TEENAGER Jordan Hunter has been named Player of the Year in Edinburgh’s Bank of Scotland Midnight Leagues, a five-a-side initiative involving boys and girls aged 12-16 on Friday evenings.
With more than 3000 participants across the country enjoying the fast and furious pace that the game often dictates, the former Hutchison Vale keeper was ecstatic at being named in pole position ahead of some stiff competition.
“I’m really pleased to have won this award where there were a lot of players to choose from – it’s a proud moment,” said 16-year-old Jordan. “The level of competition was really high with some of the players involved also playing for football clubs, so there was a lot of ability on show.
“I normally play in goals if I am playing 11-a-side but I like to have a shot outfield in these sorts of games. I think it gives people of this age something worth doing on a Friday night, there is a lot of enthusiasm out there on the pitch.”
As part of the prize Jordan, along with the other regional winners, took part in a training session lead by John Collins. And, despite being a Hearts fan, Jordan admits he found the session a real highlight of his prized trip to Hampden Park.
A guided tour of the national stadium provided an indication of the rituals many players experience prior to kick-off before the winners relocated to Lesser Hampden where former Scotland internationalist Collins began a vigorous training regime.
Jordan added: “It was great to have someone like John Collins put us through a training session where we worked on our technique and other various skills. He gave us a lot of really useful information on how he became a player and the best way to go about conducting yourself. Hampden is superb inside, the changing-rooms are massive but it was also good to see some memorabilia including old strips, boots and a video on the history of the national side. It was just a great experience to be involved in.”

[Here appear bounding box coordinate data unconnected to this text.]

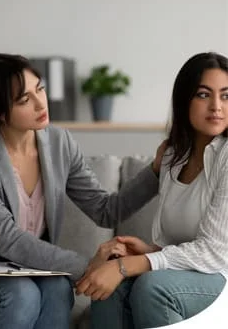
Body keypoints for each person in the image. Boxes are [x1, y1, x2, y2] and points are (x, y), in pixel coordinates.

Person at [0, 52, 163, 329]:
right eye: (25, 99)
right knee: (21, 295)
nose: (41, 103)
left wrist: (156, 170)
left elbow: (105, 210)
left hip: (25, 269)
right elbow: (9, 241)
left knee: (58, 288)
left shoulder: (59, 143)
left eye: (40, 89)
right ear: (1, 112)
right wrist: (90, 265)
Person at [76, 51, 228, 328]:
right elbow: (176, 241)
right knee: (109, 292)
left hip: (222, 274)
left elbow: (214, 252)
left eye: (226, 95)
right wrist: (143, 250)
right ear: (185, 101)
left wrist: (131, 265)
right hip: (186, 272)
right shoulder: (172, 155)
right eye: (204, 94)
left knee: (152, 287)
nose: (216, 106)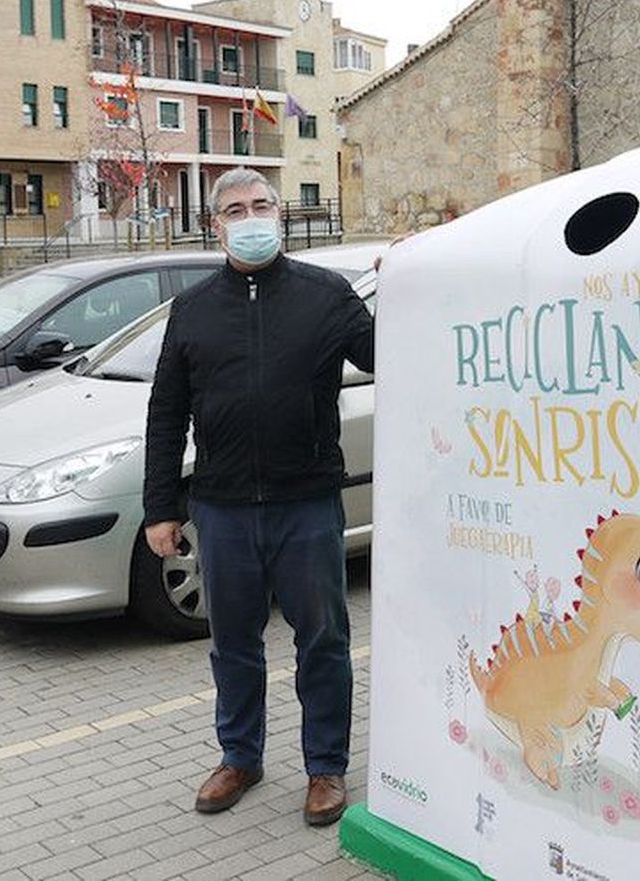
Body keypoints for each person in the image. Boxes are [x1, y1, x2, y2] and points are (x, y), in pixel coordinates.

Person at [144, 167, 374, 827]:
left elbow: (384, 352)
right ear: (215, 226)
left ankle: (325, 767)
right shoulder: (192, 309)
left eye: (261, 205)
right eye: (235, 210)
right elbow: (167, 412)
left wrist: (412, 286)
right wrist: (161, 508)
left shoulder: (325, 295)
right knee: (234, 644)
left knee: (322, 639)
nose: (250, 218)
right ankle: (239, 757)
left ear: (279, 214)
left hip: (307, 502)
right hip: (222, 508)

After showing such promise, Jordan is set for a promising career in football, but the youngster is already making inroads towards an alternative role in the game. He has now decided to put all his energy into acquiring the qualifications he needs to pursue his ambition of becoming a full-time football coach which he hopes to begin once his school days have drawn to a close.
The Forrester High School student said: “Since I stopped playing football on a Saturday, I’ve been doing some coaching with the SFA (Scottish Football Association) and helping out. They’ve been really happy with me and have said they might look at putting me through a course to get my badges and levels of coaching qualifications. I have more of an interest in coaching football now than playing. I want to stay on at school until the end of sixth-year but I’m hoping after that I can find myself involved within football in some capacity.”